::: FRAGMENTO DEL DOCUMENTO
He estado repitiendo que existe un problema con la inducción y el Cisne Negro. En realidad, las cosas son mucho peores: es posible que tengamos un problema aún mayor con el falso escepticismo:
a) nada puedo hacer respecto a que el sol salga mañana (por mucho que lo intente);
b) nada puedo hacer sobre si hay o no otra vida;
c) nada puedo hacer sobre la posibilidad de que los murcianos se adueñen de mi cerebro.
Pero tengo muchas formas de evitar ser un imbécil. Es algo que sólo requiere proponérselo.
Concluyo la tercera parte reiterando que mi antídoto contra los Cisnes Negros es precisamente no mercantilizar mi pensamiento, Pero esta actitud sirve, más allá de para evitar ser un imbécil, como protocolo de actuación: no sobre cómo pensar, sino sobre cómo convertir el pensamiento en acción y descubrir qué conocimientos merecen la pena. Veamos qué hacer y qué no hacer con todo esto en el apartado con que concluye este libro.
::::::
::: INFORMACIÓN PROPORCIONADA
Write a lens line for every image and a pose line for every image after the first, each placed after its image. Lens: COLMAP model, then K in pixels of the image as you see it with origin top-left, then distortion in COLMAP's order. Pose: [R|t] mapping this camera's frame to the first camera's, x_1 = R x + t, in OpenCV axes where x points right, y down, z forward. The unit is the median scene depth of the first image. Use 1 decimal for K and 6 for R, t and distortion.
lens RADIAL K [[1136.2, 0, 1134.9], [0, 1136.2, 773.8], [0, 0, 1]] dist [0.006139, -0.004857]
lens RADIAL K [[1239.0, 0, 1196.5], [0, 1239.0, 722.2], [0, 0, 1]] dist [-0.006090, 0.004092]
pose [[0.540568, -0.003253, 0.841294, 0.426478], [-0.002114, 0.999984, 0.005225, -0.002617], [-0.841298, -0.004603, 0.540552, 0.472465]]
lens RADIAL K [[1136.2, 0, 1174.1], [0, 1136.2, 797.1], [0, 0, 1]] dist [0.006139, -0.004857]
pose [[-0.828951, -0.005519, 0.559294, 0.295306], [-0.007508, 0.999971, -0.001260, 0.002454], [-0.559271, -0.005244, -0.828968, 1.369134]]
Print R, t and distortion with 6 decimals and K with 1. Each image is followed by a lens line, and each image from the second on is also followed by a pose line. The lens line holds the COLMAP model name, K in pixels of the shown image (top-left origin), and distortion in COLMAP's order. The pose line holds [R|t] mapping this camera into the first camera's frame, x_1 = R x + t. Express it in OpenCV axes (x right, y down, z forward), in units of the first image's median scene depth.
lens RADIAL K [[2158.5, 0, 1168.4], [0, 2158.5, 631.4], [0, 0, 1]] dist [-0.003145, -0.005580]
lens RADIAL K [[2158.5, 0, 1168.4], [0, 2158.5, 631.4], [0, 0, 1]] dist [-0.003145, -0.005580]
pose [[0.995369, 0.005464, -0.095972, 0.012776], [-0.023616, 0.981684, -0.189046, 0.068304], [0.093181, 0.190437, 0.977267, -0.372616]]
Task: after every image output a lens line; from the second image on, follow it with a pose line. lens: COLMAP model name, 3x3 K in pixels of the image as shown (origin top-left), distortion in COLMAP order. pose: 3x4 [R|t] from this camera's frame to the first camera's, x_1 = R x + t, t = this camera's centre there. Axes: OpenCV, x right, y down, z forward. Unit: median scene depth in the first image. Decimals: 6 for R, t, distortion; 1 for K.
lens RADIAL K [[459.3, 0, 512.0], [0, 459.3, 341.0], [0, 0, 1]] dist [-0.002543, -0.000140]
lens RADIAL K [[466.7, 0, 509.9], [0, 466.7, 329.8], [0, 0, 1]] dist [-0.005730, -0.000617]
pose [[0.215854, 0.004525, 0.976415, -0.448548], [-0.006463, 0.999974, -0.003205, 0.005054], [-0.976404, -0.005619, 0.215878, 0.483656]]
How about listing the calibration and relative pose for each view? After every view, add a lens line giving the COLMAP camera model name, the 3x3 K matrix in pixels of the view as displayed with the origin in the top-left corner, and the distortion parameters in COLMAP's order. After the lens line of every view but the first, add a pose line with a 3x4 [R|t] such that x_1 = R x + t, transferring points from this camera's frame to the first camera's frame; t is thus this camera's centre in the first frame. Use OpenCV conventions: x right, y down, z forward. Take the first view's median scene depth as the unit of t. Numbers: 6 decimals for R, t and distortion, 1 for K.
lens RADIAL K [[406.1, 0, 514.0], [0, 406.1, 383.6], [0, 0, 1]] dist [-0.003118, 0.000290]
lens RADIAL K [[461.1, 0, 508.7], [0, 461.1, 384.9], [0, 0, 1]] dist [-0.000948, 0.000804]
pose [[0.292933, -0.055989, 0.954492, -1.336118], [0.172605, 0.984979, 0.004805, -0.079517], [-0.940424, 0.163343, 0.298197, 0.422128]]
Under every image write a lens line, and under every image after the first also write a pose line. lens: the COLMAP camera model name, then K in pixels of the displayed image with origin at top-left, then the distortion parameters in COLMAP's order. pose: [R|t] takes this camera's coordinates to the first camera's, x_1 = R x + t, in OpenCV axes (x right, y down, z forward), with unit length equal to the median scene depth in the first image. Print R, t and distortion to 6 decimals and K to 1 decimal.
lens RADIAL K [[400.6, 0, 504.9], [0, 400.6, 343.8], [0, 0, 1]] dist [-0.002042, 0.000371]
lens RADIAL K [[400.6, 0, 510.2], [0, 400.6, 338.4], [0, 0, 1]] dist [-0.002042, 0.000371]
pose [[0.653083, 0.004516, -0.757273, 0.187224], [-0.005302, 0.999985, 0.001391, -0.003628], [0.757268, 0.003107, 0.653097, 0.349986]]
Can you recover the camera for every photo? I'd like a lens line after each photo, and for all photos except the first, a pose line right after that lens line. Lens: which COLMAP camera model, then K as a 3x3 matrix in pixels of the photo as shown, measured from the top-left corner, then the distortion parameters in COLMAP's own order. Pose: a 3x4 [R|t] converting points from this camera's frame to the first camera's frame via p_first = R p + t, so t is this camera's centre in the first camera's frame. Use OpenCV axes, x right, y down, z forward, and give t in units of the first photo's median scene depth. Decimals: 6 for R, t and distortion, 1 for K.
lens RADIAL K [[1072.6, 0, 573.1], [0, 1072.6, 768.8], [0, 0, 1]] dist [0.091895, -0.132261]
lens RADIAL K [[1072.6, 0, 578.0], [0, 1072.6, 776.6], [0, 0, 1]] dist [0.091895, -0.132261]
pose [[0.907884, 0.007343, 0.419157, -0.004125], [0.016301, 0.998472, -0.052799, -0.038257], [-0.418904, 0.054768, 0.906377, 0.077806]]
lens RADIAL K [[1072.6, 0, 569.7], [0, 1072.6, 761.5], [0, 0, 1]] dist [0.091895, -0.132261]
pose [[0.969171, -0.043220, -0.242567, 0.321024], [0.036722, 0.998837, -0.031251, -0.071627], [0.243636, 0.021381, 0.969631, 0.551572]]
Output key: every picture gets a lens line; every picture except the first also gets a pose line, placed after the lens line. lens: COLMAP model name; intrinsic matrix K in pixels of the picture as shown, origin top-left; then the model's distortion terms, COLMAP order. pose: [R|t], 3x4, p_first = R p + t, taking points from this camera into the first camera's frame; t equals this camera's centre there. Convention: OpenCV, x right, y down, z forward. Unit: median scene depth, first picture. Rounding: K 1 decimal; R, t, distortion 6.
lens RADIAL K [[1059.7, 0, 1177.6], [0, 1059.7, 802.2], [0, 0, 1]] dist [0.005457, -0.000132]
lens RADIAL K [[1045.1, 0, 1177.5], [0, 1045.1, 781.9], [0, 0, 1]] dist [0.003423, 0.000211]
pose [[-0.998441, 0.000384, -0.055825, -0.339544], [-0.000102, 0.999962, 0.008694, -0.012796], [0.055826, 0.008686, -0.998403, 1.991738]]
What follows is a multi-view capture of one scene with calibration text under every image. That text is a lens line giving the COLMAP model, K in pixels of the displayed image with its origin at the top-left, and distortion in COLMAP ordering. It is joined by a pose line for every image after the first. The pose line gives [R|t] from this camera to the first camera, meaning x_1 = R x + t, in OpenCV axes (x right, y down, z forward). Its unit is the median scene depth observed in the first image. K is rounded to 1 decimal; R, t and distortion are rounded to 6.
::::::
_EJERCICIOS PROPUESTOS_:
a) Según el fragmento, ¿cuál es el antídoto contra los Cisnes Negros?
b) Reproduce textualmente el pasaje del fragmento que comienza en las palabras "Concluyo la tercera" y termina tras "concluye este libro.".
El listado no hace falta para resolver ninguno de los ejercicios.

_SOLUCIONES_:
a) No mercantilizar el pensamiento.

b)
Concluyo la tercera parte reiterando que mi antídoto contra los Cisnes Negros es precisamente no mercantilizar mi pensamiento, Pero esta actitud sirve, más allá de para evitar ser un imbécil, como protocolo de actuación: no sobre cómo pensar, sino sobre cómo convertir el pensamiento en acción y descubrir qué conocimientos merecen la pena. Veamos qué hacer y qué no hacer con todo esto en el apartado con que concluye este libro.